Aneh sungguh aneh mengatur negara seperti dagelan. Solusi-solusi yang diberlakukan seperti asal comot tanpa pertimbangan dan memikirkan konsekuensi. Negara seperti sedang mempertontonkan ketidakberdayaan dalam mengurus rakyat. Rakyat bisa merasakan dan menilai bahwa tidak ada kebijakan pemerintah yang bisa memberikan manfaat bagi rakyat. Seolah tidak peduli, sudah tidak ada check and balance dari wakil rakyat juga. Sudah seia sekata, rakyat terima nasib saja.

Jika kita mengamati polah pemerintah saat ini, memang sedang sekarat oleh jeratan utang. Langkah-langkah yang diambil sebagai upaya penyelamatan tidak jauh-jauh dari memangkas subsidi dan berhutang lagi. Ini akan terus dilakukan dengan berbagai cara dan yang pasti rakyatlah yang menjadi korbannya. BUMN yang selalu merugi karena kekacauan menejemen, bak parasit yang merugikan negara. 

Dari uraian di atas, maka tidak perlu kita jauh menganalisa kekacauan ini. Nampaknya karut marut BBM hanyalah masalah cabang. Pokok dari semua permasalahan yang ada adalah kesalahan sistem bernegara. Selain sistem yang salah, para pemangku kebijakan pun merupakan kumpulan politisi yang menjadikan kekuasaan sebagai sumber pendapatan. Prinsip memimpin bukan untuk rakyat tapi atas nama kepentingan. Sistem kapitalisme demokrasi memang terbukti menyengsarakan rakyat.

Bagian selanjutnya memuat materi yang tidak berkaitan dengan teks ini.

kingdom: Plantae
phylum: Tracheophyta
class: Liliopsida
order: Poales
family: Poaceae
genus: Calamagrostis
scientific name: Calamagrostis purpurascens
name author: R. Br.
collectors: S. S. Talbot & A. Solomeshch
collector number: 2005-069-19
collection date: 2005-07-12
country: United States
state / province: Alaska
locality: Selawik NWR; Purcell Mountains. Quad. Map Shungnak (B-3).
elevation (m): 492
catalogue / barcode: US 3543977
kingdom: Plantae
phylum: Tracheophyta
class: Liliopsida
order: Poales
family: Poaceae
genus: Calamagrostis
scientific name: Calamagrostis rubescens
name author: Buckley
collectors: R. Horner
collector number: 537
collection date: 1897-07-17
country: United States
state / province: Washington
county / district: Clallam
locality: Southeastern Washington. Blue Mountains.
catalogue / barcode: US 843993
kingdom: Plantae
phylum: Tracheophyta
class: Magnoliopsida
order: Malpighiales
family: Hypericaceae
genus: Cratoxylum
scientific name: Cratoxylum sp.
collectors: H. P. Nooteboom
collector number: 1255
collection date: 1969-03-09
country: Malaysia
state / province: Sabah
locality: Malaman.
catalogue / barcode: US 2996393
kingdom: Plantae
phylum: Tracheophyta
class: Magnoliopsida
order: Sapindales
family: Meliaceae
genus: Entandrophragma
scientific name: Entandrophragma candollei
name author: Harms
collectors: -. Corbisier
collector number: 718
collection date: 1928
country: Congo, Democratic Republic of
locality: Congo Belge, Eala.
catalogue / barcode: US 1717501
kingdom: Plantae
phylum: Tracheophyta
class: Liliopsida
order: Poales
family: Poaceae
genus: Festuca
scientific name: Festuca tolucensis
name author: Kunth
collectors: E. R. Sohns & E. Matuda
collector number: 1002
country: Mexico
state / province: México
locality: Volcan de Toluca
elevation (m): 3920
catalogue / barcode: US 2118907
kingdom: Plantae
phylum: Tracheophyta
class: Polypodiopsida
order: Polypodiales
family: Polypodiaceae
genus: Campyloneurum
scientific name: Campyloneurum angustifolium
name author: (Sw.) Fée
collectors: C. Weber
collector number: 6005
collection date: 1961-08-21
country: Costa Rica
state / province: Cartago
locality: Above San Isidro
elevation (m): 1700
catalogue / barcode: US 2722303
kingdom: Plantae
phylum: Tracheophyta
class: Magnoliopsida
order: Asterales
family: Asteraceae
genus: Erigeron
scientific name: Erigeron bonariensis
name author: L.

Menyelesaikan permasalahan perekonomian tidak bisa dilakukan secara parsial. Apatah lagi hanya fokus mengganti kebijakan, tidak akan terjadi perubahan yang signifikan meski berganti rezim atau berganti kebijakan. Karena sejatinya perlu perubahan yang mendasar dan fundamental. Pertanyaannya, siapkah negara melakukan perubahan?

Perubahan itu adalah mengganti sistem bernegara yang selama ini merupakan sistem kufur dan beralih pada sistem Islam. Sebuah sistem bernegara yang pernah mengatur sepertiga bumi selama ribuan tahun lamanya. Sistem Islam yang diterapkan sejak masa Rasulullah saw. dan berhasil menciptakan kesejahteraan seluruh alam. Tidak hanya muslim tapi  umat manusia. Tidak hanya makhluk hidup tapi seluruh alam.